Peptide-mediated inhibition of BVR activation in perfused heart increases cardiomyocyte apoptosis, whereas BVR activation is protective. A) Three groups of 4 rats were injected subcutaneously with ISO (0.01 mg/kg), twice, with a 6-h interval between injections prior to perfusion of the isolated hearts. As indicated, isolated hearts were perfused with the peptides (25 μM) KKRILHC²⁸¹ or KYCCSRK²⁹⁶ in the presence or absence of 0.1 μM ISO, for 3 h. Levels of BVR, HO-2, and cleaved caspase-3 were determined by Western blot, using β-actin as a control for equal loading. B) BVR activity was measured at pH 6.7, using NADH as cofactor. Rate of conversion of biliverdin to bilirubin was determined from the increase in absorbance at 450 nm at 25°C. Specific activity is expressed as nanomoles of bilirubin per minute per milligram of protein. C) Detection of apoptosis in perfused heart cardiomyocytes.

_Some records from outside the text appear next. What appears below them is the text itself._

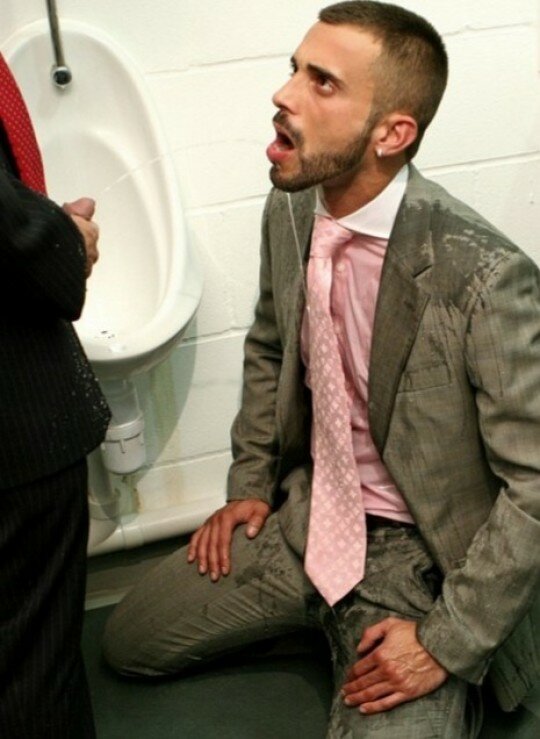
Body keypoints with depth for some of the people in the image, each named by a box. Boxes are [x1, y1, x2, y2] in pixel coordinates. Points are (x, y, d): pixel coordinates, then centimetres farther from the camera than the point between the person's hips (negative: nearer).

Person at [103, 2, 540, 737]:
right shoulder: (291, 211, -6)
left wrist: (448, 643, -19)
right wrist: (250, 484, 9)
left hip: (421, 553, -6)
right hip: (304, 515, 7)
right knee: (128, 642, 11)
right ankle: (322, 613, 22)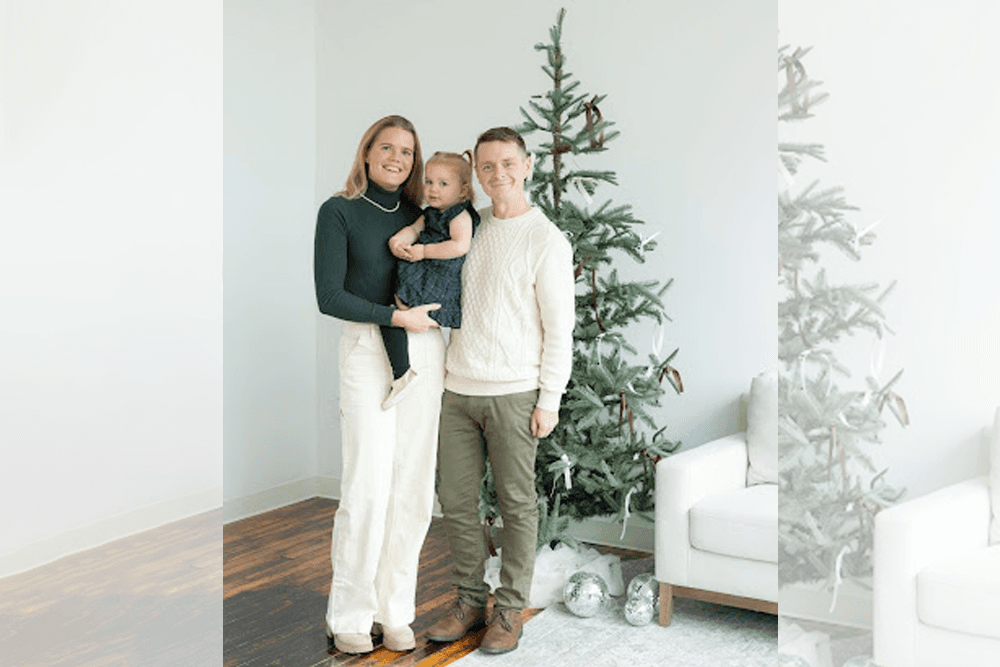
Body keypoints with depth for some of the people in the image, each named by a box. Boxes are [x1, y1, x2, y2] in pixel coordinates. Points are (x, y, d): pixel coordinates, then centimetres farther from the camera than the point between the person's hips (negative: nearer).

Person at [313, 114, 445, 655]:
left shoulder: (421, 213, 14)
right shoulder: (339, 211, 0)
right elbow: (329, 296, -8)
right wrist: (396, 317, -13)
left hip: (426, 351, 5)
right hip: (367, 351, -4)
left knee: (413, 489, 4)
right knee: (368, 487, -7)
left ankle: (394, 610, 15)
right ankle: (350, 616, 7)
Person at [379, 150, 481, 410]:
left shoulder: (460, 216, -7)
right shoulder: (429, 215, 20)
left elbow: (460, 246, -20)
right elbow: (413, 229, 10)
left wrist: (424, 251, -18)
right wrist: (397, 241, -13)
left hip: (435, 288, -10)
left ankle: (402, 375, -15)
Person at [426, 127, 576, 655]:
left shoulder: (547, 240, -6)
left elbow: (559, 327, -7)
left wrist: (549, 400, -10)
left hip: (513, 393, -5)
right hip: (457, 389, 5)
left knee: (516, 504, 4)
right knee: (456, 499, 8)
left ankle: (510, 610, 15)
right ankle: (470, 600, 22)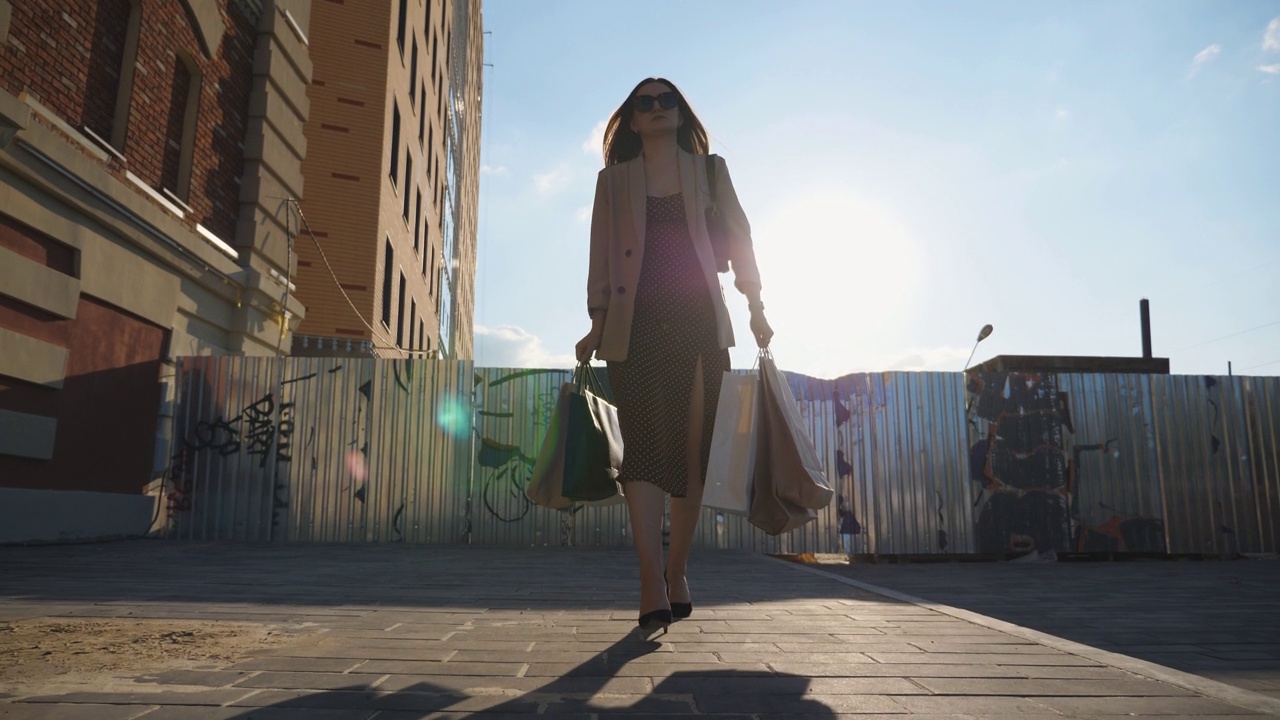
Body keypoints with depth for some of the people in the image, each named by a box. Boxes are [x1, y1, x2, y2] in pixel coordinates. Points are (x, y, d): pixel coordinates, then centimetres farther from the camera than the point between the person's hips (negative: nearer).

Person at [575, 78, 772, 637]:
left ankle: (676, 575, 11)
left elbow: (738, 238, 12)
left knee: (693, 448, 0)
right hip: (637, 325, -1)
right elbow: (601, 256, 10)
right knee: (645, 445, -13)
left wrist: (755, 305, 2)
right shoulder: (613, 180, 17)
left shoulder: (710, 170, 17)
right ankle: (653, 586, -17)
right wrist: (597, 325, 1)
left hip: (700, 323, 1)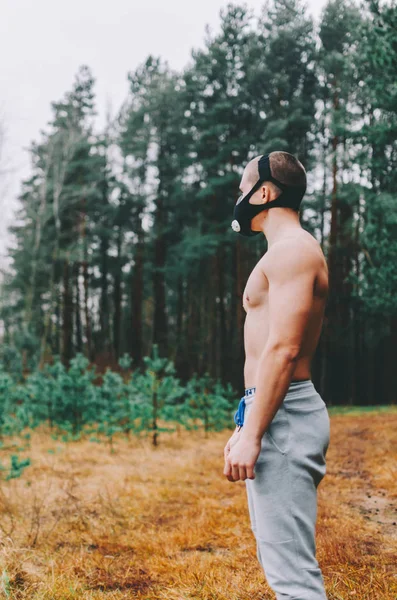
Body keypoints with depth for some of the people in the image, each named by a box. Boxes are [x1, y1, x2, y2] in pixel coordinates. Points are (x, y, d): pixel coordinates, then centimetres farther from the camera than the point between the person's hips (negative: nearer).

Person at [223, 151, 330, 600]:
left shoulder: (292, 250, -12)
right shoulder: (283, 252, 21)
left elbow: (283, 349, -21)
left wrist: (251, 436, -23)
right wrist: (245, 426, 24)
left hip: (282, 416, -11)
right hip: (271, 412, 11)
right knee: (278, 558, 17)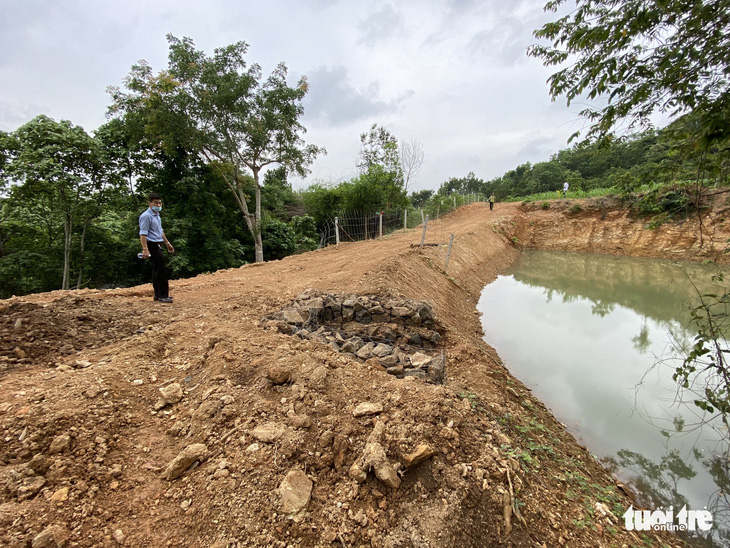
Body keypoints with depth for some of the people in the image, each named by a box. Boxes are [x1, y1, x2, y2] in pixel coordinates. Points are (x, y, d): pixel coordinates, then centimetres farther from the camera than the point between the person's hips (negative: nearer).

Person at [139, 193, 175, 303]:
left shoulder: (157, 215, 16)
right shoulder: (146, 216, -13)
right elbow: (143, 234, -20)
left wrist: (167, 243, 29)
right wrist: (145, 249, -27)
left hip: (158, 245, 10)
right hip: (152, 246, -10)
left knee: (157, 271, 14)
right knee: (161, 271, -12)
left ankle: (158, 294, 22)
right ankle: (163, 295, -8)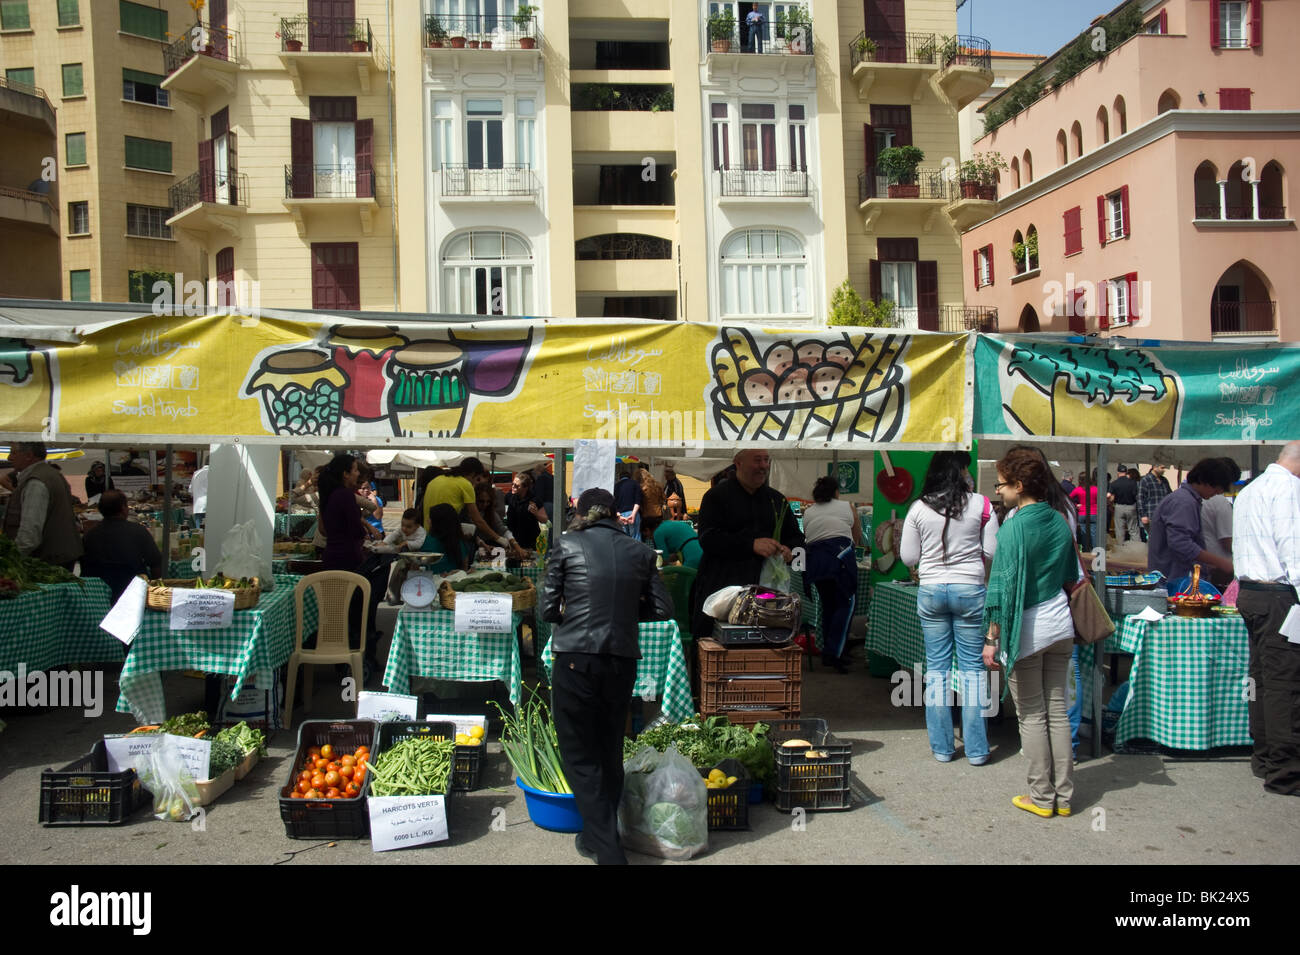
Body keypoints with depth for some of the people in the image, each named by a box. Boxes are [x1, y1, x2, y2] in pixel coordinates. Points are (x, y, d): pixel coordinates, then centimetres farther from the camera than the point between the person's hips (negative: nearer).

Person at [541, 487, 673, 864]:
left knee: (580, 757, 7)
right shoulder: (640, 552, 6)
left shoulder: (567, 545, -1)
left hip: (575, 660, -3)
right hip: (623, 661, 3)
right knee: (610, 752, 19)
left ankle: (608, 850, 3)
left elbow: (547, 609, -1)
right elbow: (662, 609, 7)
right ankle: (601, 833, 33)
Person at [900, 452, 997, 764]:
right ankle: (976, 749, 10)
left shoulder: (918, 509, -2)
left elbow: (908, 558, 2)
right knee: (972, 668, 6)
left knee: (936, 668, 8)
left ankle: (941, 747, 14)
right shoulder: (981, 505, -6)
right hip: (969, 589, -1)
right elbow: (992, 552, -3)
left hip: (930, 591, 1)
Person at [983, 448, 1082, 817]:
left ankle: (1042, 797, 14)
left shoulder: (1014, 527, -16)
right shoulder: (1060, 522, 5)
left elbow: (1004, 587, -16)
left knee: (1031, 715, 6)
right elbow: (1072, 576, 15)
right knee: (1057, 710, 13)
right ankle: (1063, 795, 19)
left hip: (1026, 629, -6)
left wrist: (992, 639, -11)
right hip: (1060, 625, 6)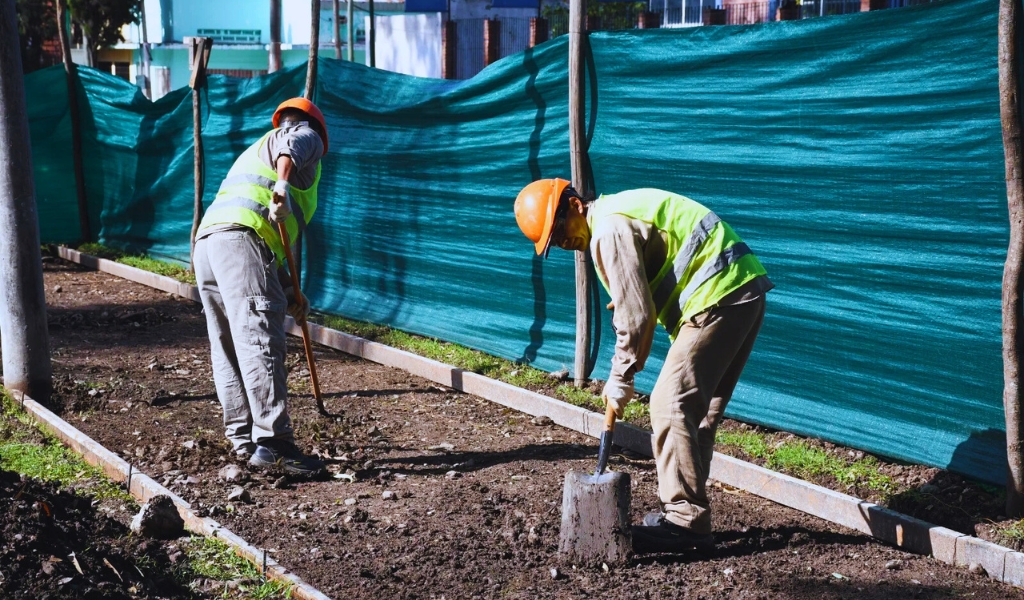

Tissue from the perfused hearts was analyzed using the TUNEL assay, as described in Fig. 5B. D) Genomic DNA was isolated from perfused heart, and resolved by agarose gel electrophoresis; fragmentation is detectable only in hearts perfused with ISO and the inhibitory peptide, KKRILHC²⁸¹. The 1-kb-plus ladder DNA was used as a marker.

Figure 7.

Inhibition of BVR activation exacerbates ISO-mediated decline in the contractile function of the heart; BVR activation protects against loss of heart function. A) Heart rate was measured during perfusion with ISO and peptides (25 μM) KKRILHC²⁸¹ (n=4), KYCCSRK²⁹⁶ (n=4) or FGFPAFSG¹⁶⁹ (n=3), or with ISO alone (n=7). B) Left ventricular systolic pressure was measured simultaneously with heart rate shown in A. C) Developed pressure, calculated as the difference between the end systolic pressure and end diastolic pressure for the left ventricle, for the same animals as in A. D, E) First derivatives of left ventricular systolic pressure during compression, dp/dt (D), and relaxation −dp/dt (E), for the data shown in A–C.